Text for analysis
Every parent has a chill waiting to put its foot on their heart. We live with it from the moment of our greatest warmth – the birth of our children. The hot, impossible, molecular, magic of it all delivers the greatest stake a human being can know. And with it the greatest risk.
The chill lives in a simple question. What if…?
Just the thought passes a cloud over the sun.
I remember when I first felt the chill. I set up the capsule in the car outside the hospital, with the world still ringing in my ears. Sally folded Mahala in and buckled. I got behind the wheel and we pulled up to the exit of the carpark. I leant forward and looked for a safe time to pull out.
A safe time…
What could possibly be safe about bearing this bundle of breath and eyelids into traffic?
With Perth drivers?
Then there was the news on TV – that parade of the abhorrent. I remember watching mothers carrying babies through the snow out of Sarajevo. It was unbearable. Searing. How could I watch that? Hell, I was tearing up at toilet-paper ads.
It got easier over time. The rawness of it all eased. But the chill has never fully departed. I feel it at the edges of things. Reaching for that little hand in Myer and catching air. Waiting for a text from my 18-year-old at 1.45am. Trailers for Taken. Liam Neeson, you bastard.
We don’t talk about it much. We talk more about the little sufferances and rewards that occupy our days. Milk in the car seat. Hand drawn cards. But learning to live with the chill, not letting it take us over or spilling into our children, is one of the great challenges of parenthood.
It plays out in the way we think about risk. The world, we say to ourselves, is a more dangerous place than it was when we were kids. A solo trip to the deli for a 10-year-old is enough to make us perform emotional gymnastics with degrees of difficulty that past generations of parents seemed immune to.
Why? Who knows. We blame the media, Big Insurance, the risk management industry, and lawyers. But to my way of thinking the ‘why’ is less important than ‘what next’.
Rather than trying to shut down the chill (good luck with that one), how do we manage it?
One useful strategy comes to us from an unlikely source. The risk management industry.
There is a lot of anger with the risk management industry. People blame it for the culture of risk aversion that popular wisdom claims has taken over the world. But are we really risk averse? We roll our families into life and death situations on the Kwinana Freeway every day. We make lifestyle choices that increase the chance of cancer.
Risk averse, or risk selective?
Back to the risk management industry. Let me introduce you to the ISO, an organisation devoted to creating international standards for products, services and systems, and to providing solutions to global challenges along the way.

Study questions
**a.** Reproduce the passage of the essay on parenting and risk starting with "Why? Who knows." and going on through "we manage it?", switching "lawyers" to "accountants".
**b.** Pick up the essay on parenting and risk after its final sentence and continue it.
The lines that follow have no connection to the essay on parenting and risk.

Saved data entries

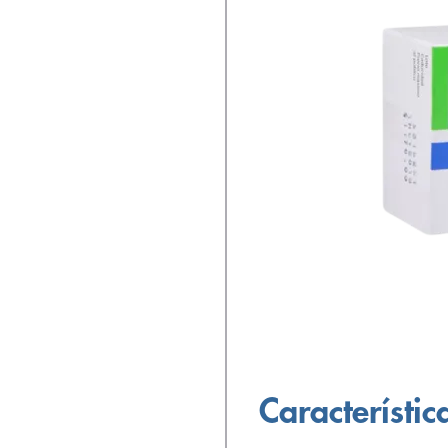
Característic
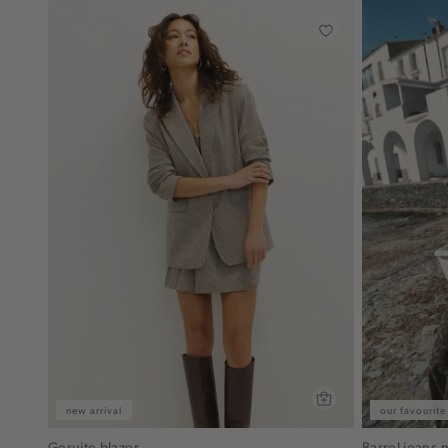
new arrival
our favourite
Geruite blazer
Barrel jeans 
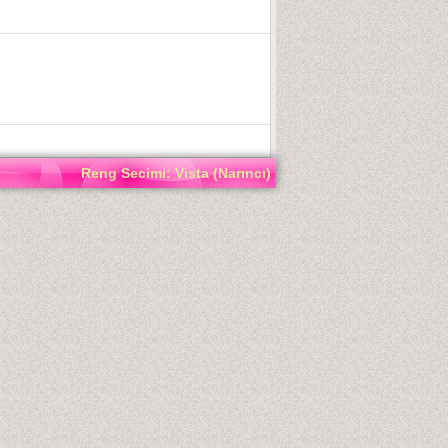
Reng Secimi: Vista (Narıncı)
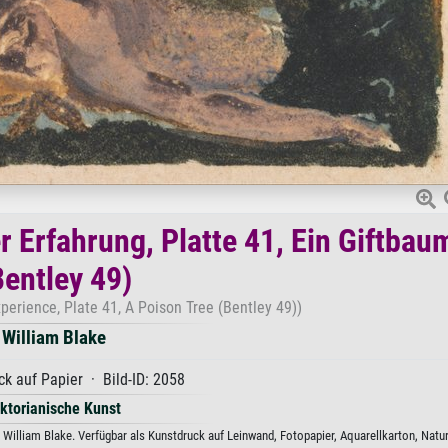
r Erfahrung, Platte 41, Ein Giftbau
Bentley 49)
perience, Plate 41, A Poison Tree (Bentley 49))
William Blake
k auf Papier · Bild-ID: 2058
iktorianische Kunst
n William Blake. Verfügbar als Kunstdruck auf Leinwand, Fotopapier, Aquarellkarton, Natu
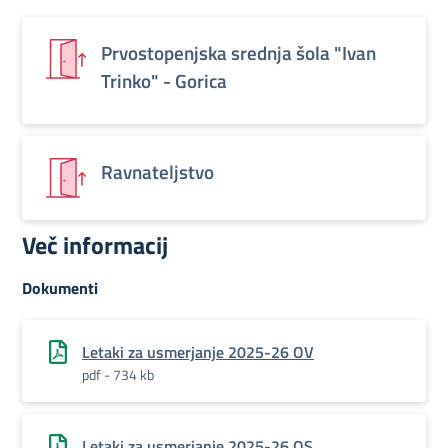
Prvostopenjska srednja šola "Ivan
Trinko" - Gorica
Ravnateljstvo
Več informacij
Dokumenti
Letaki za usmerjanje 2025-26 OV
pdf - 734 kb
Letaki za usmerjanje 2025-26 OS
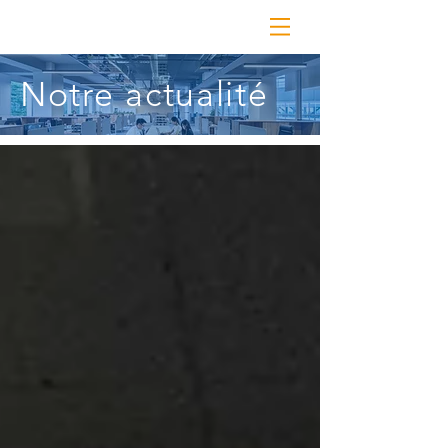
Notre actualité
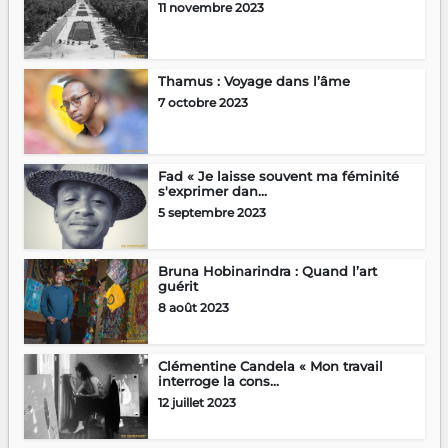
11 novembre 2023
Thamus : Voyage dans l’âme
7 octobre 2023
Fad « Je laisse souvent ma féminité
s'exprimer dan...
5 septembre 2023
Bruna Hobinarindra : Quand l’art
guérit
8 août 2023
Clémentine Candela « Mon travail
interroge la cons...
12 juillet 2023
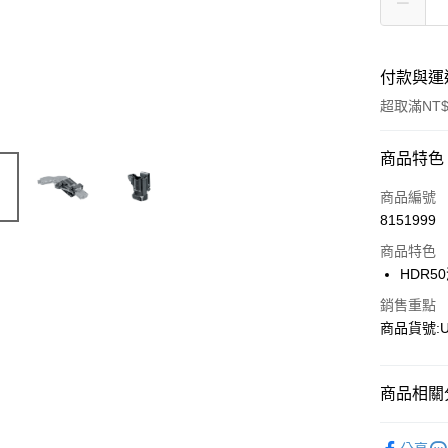
付款與運
超取滿NT$
付款方式
商品特色
信用卡一
商品編號
8151999
信用卡分
商品特色
3 期 
HDR
合作金
超商取貨
銷售重點
華南商
商品貨號:U
LINE Pay
上海商
國泰世
Apple Pay
臺灣中
商品相關分
匯豐（
街口支付
聯邦商
新品上市
元大商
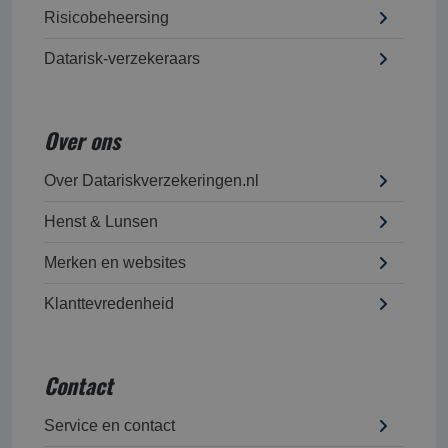
Risicobeheersing
Datarisk-verzekeraars
Over ons
Over Datariskverzekeringen.nl
Henst & Lunsen
Merken en websites
Klanttevredenheid
Contact
Service en contact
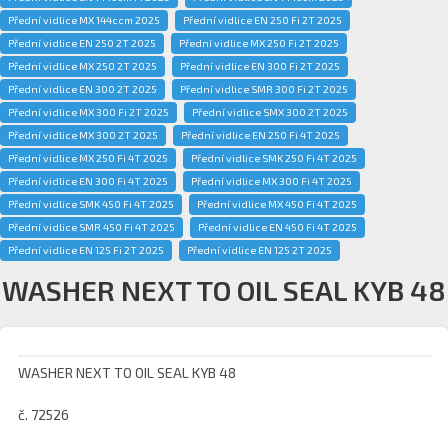
Přední vidlice MX 144ccm 2025
Přední vidlice EN 250 Fi 2T 2025
Přední vidlice EN 250 2T 2025
Přední vidlice MX 250 Fi 2T 2025
Přední vidlice MX 250 2T 2025
Přední vidlice EN 300 Fi 2T 2025
Přední vidlice EN 300 2T 2025
Přední vidlice SMR 300 Fi 2T 2025
Přední vidlice MX 300 Fi 2T 2025
Přední vidlice SMX 300 2T 2025
Přední vidlice MX 300 2T 2025
Přední vidlice EN 250 Fi 4T 2025
Přední vidlice MX 250 Fi 4T 2025
Přední vidlice SMK 250 Fi 4T 2025
Přední vidlice EN 300 Fi 4T 2025
Přední vidlice MX 300 Fi 4T 2025
Přední vidlice SMK 450 Fi 4T 2025
Přední vidlice MX 450 Fi 4T 2025
Přední vidlice SMR 450 Fi 4T 2025
Přední vidlice EN 450 Fi 4T 2025
Přední vidlice EN 125 Fi 2T 2025
Přední vidlice EN 125 2T 2025
WASHER NEXT TO OIL SEAL KYB 48
WASHER NEXT TO OIL SEAL KYB 48
č. 72526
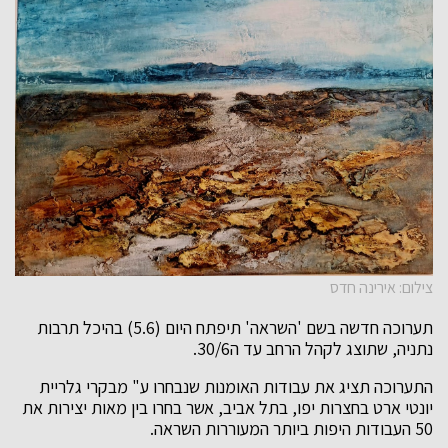
צילום: אירינה חדס
תערוכה חדשה בשם 'השראה' תיפתח היום (5.6) בהיכל תרבות
נתניה, שתוצג לקהל הרחב עד ה30/6.
התערוכה תציג את עבודות האומנות שנבחרו ע" מבקרי גלריית
יונטי ארט בחצרות יפו, בתל אביב, אשר בחרו בין מאות יצירות את
50 העבודות היפות ביותר המעוררות השראה.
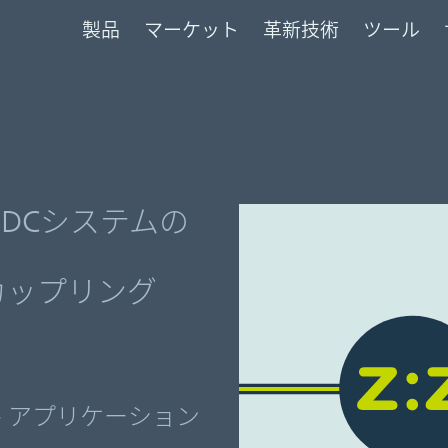
製品
マーケット
革新技術
ツール
‑DCシステムの
カップリング
ンシパル アプリケーション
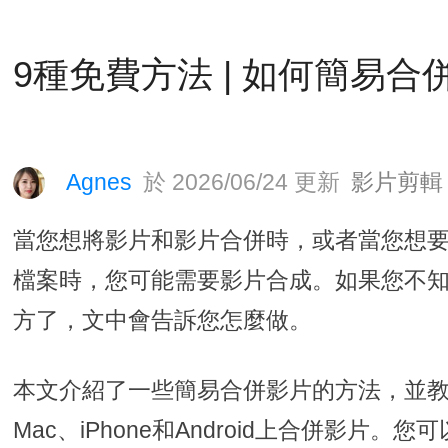
9種免費方法 | 如何簡易合
Agnes
於 2026/06/24 更新
影片剪輯
當您想將影片和影片合併時，或者當您想要
檔案時，您可能需要影片合成。如果您不
方了，文中會告訴您怎麼做。
本文介紹了一些簡易合併影片的方法，並教您如何
Mac、iPhone和Android上合併影片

Results for each task
**a.**
Why? Who knows. We blame the media, Big Insurance, the risk management industry, and accountants. But to my way of thinking the ‘why’ is less important than ‘what next’.
Rather than trying to shut down the chill (good luck with that one), how do we manage it?

**b.**
They are a Geneva based NGO with a membership of 161 national standards bodies. You may remember them from such classics as ISO 2157, which specifies the nominal diameters for the working parts of dental rotary instruments.
Back in 2009 the ISO turned its attention to the risk management industry. It’s exciting, I know, but bear with me. Experts from around the world came together and were given cucumber sandwiches and a challenge – build a global framework for managing risk.
The result was the provocatively named ISO 31,000.
Their first question, and probably the hardest, was to define risk.
Is risk a list of conceivable disasters? The likelihood of injury? Democratic elections in a country seduced by reality television and the common belief that Australia is a small state left of New Mexico?
Our friends at ISO, after many sandwich triangles, came up with an answer. Risk, they worked out, is the effect of uncertainty on objectives. Think about that for a moment – the effect of uncertainty on objectives.
A risk is something that makes your objectives uncertain.
Why is that important? Because it forces us to ask ourselves what our objectives are when we think about risk. And that changes everything. The question is not what can go wrong? It is not could someone conceivably be injured? The question is, what are we trying to achieve?
This has ramifications for school excursion and workplace Christmas parties. But, for now, let’s think about it as parents.
What are the risks to our children that we want, need, to manage? First question; what are our objectives for our sons’ and daughters’ childhoods?
Yes, we want them to be safe. But that is not all. What else do we want for them? We want them to be healthy. To feel connected and loved. To develop the resilience that a messy world will require. To learn that they can overcome their fears. That they are active agents in the world, not its victims.
The risks to our children are the things that make those objectives uncertain. Can you feel the chill retreating? Our job as parents is bigger, and more exhilarating, than finding the course of least injury. It is to maximise opportunities, not just to mitigate against threats.
It is often said that every child needs to feel safe to thrive. And I believe that is true. But I also believe that every child needs opportunities to feel brave. That every child has a right to live beyond the shadow of the chill, and grow up knowing that they can stand up in the world.